2011年7月2日土曜日

近代東アジア経済の史的構造


中村哲編著

日本評論社

2007年3月発行


東アジア資本主義形成史IIIというサブタイトルがついていますが、編著者の主催している研究所が主催している合宿研究会の成果をまとめたものだそうで、11本の論考が収められています。読後感は玉石混淆というものですが、 特に面白く読めた玉は以下の2本。

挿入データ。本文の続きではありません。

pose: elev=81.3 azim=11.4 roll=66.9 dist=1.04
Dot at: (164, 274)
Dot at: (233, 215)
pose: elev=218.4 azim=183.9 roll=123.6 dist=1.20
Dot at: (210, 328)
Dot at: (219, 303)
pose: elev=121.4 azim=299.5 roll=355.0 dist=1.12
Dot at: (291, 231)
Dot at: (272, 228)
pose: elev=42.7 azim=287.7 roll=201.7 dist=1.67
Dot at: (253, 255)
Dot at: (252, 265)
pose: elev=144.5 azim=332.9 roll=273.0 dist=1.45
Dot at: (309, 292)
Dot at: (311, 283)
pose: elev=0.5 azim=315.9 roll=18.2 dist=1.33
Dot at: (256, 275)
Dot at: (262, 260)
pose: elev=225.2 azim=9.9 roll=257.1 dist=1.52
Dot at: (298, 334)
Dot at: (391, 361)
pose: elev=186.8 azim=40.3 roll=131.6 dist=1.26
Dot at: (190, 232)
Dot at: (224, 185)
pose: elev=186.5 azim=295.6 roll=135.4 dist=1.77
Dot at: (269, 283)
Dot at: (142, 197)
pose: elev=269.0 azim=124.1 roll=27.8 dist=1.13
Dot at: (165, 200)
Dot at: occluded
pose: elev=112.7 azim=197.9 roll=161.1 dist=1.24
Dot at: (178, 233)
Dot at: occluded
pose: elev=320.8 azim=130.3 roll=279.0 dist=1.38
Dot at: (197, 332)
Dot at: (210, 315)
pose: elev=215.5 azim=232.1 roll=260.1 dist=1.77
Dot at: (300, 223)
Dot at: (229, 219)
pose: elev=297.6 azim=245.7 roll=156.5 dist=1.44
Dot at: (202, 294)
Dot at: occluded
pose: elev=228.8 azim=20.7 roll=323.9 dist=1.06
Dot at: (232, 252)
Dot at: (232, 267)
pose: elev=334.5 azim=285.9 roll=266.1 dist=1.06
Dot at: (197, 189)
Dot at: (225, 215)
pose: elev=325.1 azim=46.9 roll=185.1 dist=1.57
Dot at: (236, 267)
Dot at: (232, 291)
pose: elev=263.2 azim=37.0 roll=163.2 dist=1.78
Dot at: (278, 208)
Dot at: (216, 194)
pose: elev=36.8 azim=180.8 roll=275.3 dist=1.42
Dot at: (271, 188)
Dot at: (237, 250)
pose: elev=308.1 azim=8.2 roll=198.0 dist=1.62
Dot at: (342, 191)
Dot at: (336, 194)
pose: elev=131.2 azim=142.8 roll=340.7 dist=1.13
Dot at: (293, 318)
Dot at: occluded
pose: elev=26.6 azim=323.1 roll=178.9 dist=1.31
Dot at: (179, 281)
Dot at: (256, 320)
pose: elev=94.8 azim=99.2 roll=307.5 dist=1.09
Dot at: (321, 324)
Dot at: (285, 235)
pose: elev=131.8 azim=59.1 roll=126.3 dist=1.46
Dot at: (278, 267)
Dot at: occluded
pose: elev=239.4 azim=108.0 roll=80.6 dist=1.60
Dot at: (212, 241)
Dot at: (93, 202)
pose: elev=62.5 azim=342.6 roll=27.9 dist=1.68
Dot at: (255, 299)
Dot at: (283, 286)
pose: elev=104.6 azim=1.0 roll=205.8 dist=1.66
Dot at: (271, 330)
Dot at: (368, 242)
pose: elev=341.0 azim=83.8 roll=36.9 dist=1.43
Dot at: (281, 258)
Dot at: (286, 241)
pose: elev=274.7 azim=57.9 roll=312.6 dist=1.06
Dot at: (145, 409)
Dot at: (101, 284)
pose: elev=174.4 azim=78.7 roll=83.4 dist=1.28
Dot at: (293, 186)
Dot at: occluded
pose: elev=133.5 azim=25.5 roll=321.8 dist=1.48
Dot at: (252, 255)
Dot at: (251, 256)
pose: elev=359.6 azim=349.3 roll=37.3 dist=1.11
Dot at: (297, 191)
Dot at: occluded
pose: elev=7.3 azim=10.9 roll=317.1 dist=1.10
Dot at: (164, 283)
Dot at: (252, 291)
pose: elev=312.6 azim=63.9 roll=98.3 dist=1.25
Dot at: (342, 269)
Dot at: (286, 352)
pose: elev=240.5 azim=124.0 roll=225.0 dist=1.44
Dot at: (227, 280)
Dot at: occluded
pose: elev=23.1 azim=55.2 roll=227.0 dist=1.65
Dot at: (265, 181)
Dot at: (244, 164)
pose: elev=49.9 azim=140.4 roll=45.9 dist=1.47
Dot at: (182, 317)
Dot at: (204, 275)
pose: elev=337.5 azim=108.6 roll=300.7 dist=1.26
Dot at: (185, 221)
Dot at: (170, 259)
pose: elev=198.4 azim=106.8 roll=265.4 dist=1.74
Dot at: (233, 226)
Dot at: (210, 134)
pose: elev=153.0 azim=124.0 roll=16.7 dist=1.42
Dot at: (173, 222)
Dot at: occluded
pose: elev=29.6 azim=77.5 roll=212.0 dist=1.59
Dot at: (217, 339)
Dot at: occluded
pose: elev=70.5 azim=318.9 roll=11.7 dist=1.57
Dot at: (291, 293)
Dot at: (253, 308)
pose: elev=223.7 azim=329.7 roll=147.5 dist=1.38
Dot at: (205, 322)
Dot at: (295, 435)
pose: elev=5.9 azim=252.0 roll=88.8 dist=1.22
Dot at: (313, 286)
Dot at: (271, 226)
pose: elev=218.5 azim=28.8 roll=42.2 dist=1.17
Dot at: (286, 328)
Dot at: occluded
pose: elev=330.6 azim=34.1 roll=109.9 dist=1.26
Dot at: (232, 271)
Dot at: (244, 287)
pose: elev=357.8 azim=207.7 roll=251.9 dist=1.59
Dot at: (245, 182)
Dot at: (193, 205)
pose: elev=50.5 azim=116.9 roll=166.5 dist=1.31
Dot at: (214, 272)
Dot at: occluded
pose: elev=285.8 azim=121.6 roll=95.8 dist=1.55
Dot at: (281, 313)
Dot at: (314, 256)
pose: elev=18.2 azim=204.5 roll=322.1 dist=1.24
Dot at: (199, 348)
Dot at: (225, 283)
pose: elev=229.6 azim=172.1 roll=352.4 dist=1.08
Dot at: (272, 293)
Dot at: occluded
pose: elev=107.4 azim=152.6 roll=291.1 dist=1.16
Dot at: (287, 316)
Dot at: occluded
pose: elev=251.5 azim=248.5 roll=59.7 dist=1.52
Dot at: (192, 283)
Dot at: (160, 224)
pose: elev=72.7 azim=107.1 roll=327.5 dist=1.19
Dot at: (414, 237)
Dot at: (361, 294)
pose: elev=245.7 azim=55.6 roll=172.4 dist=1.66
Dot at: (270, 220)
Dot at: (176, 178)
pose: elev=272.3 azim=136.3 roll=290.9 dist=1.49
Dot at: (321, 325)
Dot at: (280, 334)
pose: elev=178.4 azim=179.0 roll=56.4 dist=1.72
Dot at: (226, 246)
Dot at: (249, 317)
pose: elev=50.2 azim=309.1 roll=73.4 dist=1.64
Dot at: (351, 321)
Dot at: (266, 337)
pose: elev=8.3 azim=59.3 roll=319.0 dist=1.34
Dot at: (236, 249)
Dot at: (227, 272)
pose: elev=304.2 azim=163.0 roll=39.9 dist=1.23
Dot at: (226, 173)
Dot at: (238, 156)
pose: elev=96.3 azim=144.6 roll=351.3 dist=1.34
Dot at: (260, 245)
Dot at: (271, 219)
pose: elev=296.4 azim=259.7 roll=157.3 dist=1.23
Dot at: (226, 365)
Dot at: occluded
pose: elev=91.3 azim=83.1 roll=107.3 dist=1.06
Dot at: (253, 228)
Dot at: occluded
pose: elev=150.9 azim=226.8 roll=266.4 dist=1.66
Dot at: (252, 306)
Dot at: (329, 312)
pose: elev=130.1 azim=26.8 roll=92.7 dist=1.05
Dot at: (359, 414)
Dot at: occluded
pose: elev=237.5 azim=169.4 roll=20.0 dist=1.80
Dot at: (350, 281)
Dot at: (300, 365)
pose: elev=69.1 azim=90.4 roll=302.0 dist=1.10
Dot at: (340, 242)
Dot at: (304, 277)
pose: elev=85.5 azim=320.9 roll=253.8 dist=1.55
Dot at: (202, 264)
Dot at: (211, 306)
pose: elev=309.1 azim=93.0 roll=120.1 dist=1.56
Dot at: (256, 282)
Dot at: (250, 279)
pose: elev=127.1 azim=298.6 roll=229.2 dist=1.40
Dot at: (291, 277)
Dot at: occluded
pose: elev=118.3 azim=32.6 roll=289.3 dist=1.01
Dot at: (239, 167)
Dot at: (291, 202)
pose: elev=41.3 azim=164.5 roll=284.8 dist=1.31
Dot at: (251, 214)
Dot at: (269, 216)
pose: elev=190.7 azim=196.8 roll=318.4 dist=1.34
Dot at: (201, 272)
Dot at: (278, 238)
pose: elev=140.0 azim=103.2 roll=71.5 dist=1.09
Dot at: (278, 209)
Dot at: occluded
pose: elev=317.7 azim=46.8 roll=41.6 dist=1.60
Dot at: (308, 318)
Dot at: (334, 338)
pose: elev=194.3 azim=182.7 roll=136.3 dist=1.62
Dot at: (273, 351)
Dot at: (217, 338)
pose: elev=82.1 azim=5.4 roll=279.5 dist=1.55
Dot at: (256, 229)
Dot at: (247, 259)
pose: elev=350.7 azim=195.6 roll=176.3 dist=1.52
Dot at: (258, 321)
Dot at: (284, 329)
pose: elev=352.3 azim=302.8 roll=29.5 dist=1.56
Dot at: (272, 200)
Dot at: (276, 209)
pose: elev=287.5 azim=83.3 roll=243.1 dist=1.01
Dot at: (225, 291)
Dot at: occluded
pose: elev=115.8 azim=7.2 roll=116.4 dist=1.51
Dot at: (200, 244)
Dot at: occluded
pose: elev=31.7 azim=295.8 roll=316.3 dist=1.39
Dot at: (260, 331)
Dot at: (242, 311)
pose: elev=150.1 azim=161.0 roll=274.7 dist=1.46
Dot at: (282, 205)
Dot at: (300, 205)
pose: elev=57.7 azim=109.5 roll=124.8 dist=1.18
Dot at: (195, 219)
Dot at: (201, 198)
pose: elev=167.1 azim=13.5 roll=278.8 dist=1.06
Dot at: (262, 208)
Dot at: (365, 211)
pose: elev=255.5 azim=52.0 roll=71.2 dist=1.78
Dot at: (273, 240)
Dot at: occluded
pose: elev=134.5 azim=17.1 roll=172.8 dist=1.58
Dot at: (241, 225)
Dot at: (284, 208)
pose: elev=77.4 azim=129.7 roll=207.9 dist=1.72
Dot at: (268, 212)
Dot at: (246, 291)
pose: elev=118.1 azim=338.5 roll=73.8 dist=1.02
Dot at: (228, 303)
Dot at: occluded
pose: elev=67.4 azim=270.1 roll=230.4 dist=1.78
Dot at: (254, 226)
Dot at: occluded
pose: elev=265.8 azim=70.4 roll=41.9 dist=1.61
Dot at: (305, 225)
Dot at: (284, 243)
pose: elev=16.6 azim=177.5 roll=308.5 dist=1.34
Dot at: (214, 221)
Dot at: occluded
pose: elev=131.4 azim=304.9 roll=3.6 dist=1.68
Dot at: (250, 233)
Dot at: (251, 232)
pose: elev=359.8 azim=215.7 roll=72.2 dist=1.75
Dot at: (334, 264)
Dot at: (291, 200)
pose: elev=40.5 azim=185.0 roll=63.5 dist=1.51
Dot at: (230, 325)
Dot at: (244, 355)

ひとつは編著者が書いた序論「東北アジア(中国・日本・朝鮮)経済の近世と近代(1600-1900年)」です。ヨーロッパとアメリカに続いて東アジアの経済成長が著しいわけですが、序論は東北アジアにおける資本主義形成の内在的な条件を探るという問題意識から書かれています。東アジアは稲作と自然条件とから小農社会を形成しましたが、小農社会は世界中で西ヨーロッパとこの東アジアのみにみられたものでした。著者によれば「最も発達した農業社会が小農社会であり、それが資本主義を生み出す母体になったので」す。時期や程度の差はあれ、15~18世紀に小農社会となった中国・日本・朝鮮ですが、その後の世界資本主義に組み込まれる19世紀前後の対応が大きく異なりました。その理由として、著者は財政力の差を上げています。中国と朝鮮は中央集権国家でしたが、両者とも土地・人民の把握力は末端では弱く、制度外・非正規の秩序が在地を支えていました。それに対して「日本は対照的に強力な支配体制が在地まで貫徹し、それを自立性の強い村落が支えていた。そのために前近代国家としてはきわめて効果的に重い租税を徴収できた。また、中国財政が貨幣・商品経済に受身に対応したのに対し、日本では中央政府が貨幣発行権を集中して貨幣流通量をコントロールできたし、兵農分離・城下町建設・参勤交代・石高制・流通の自由(楽市楽座)といった政策で積極的に市場を創出」しました。その結果、財政の破綻していた・小さかった二国とは違い、「日本は3国の内では、かなりの財政資金を工業化政策(殖産興業)に投入できたし、官営工業にも一部充てられたが、圧倒的部分はインフラ整備に充てられ」、「財政資金を投入した政府主導の工業化(移植型大工業)は財政的裏付けのあった日本だけが相当規模で行なうことができたが、それのない中国は微弱にしか、朝鮮は殆ど行えなかった」のだそうです。以前「朝鮮/韓国ナショナリズムと小国意識」木村幹著・ミネルヴァ書房・2000年という本を読んだことがありますが、その中では米換算した20世紀の朝鮮政府の財政収入が、19世紀の徳川幕府の収入の六分の一ていどだったことが述べられていました。本当にこんなに違うのかしらと多少の疑問も持っていたのですが、この序論では朝鮮だけでなく清の中央政府の財政収入も大国である割には大きくなかったことが説明されていて、納得できた感じです。こうやって数字で説明する手法はとても好ましく感じたし、興味深く読めました。ただし、この序論に問題がないわけではありません。小農社会を形成した中国・日本・朝鮮のその後の進路の違いを説明するために、在地の把握と財政力の差を持ち出さなければならないということは、著者が冒頭で述べた「最も発達した農業社会が小農社会であり、それが資本主義を生み出す母体になった」という主張が破綻しているからだというふうにはならないんでしょうかね。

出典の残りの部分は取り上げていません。